Start of Block
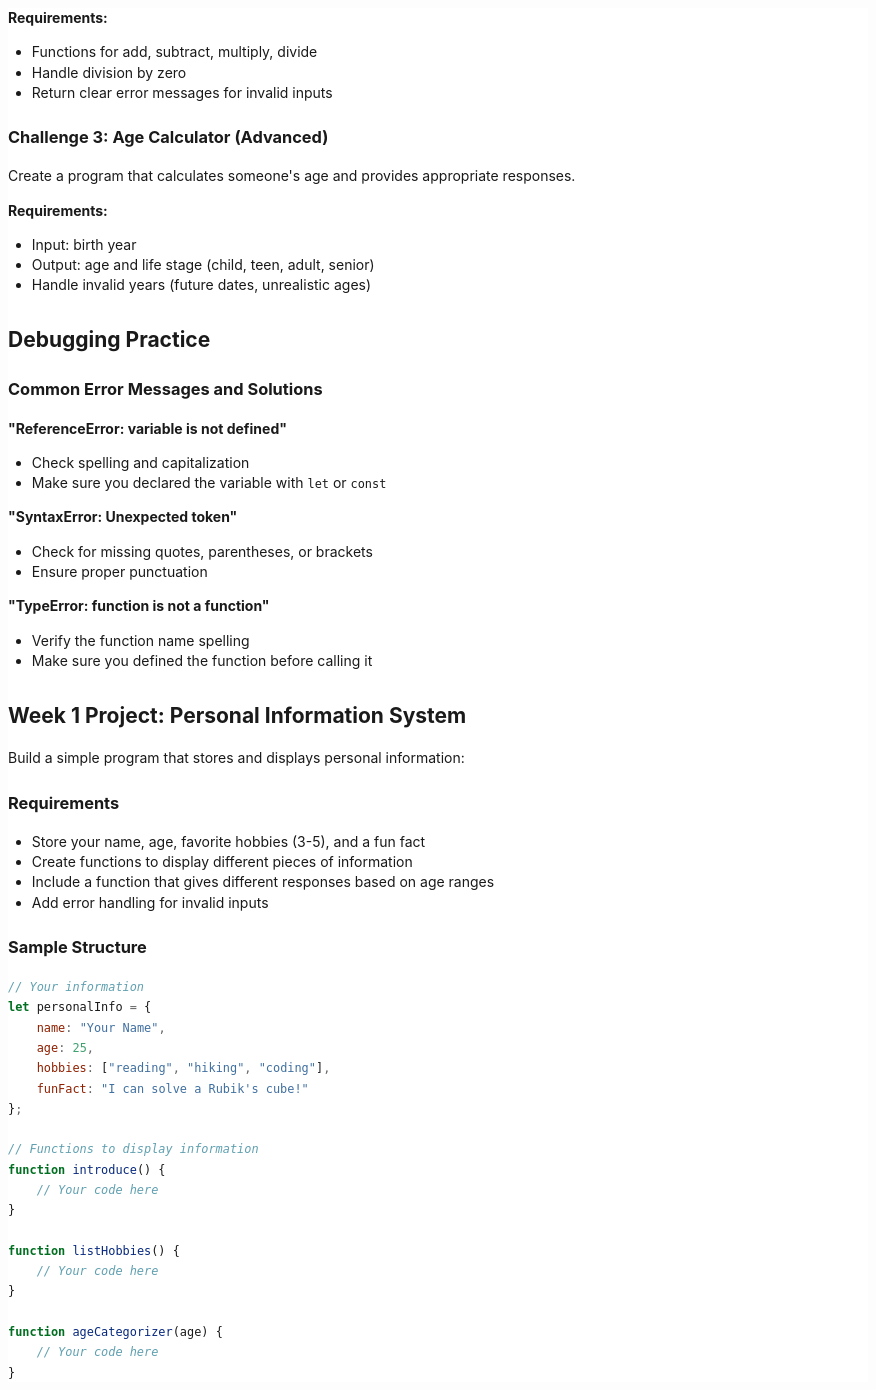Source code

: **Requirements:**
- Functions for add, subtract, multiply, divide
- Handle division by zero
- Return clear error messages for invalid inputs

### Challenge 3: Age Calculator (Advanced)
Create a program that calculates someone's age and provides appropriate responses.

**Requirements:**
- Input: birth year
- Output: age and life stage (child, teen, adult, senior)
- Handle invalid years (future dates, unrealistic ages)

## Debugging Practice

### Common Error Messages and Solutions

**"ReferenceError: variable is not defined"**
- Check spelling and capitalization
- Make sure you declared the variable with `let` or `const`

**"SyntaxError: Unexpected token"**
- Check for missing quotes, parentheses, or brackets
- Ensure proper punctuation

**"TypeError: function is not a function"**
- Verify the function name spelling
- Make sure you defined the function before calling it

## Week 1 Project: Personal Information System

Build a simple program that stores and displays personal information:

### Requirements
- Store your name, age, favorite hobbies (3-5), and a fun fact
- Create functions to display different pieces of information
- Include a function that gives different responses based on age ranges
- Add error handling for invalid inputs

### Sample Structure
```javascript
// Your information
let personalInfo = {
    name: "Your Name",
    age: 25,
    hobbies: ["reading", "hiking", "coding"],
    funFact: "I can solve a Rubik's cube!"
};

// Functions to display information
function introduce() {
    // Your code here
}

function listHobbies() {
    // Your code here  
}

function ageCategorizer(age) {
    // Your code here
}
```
End of Block
--- REQUIREMENT ---
The lines running from the beginning of the listing above through the line that holds "- Handle invalid" are to be duplicated exactly, both ends kept, pictures omitted.

--- ANSWER TO THE EXERCISE ---
Source code

: **Requirements:**
- Functions for add, subtract, multiply, divide
- Handle division by zero
- Return clear error messages for invalid inputs

### Challenge 3: Age Calculator (Advanced)
Create a program that calculates someone's age and provides appropriate responses.

**Requirements:**
- Input: birth year
- Output: age and life stage (child, teen, adult, senior)
- Handle invalid years (future dates, unrealistic ages)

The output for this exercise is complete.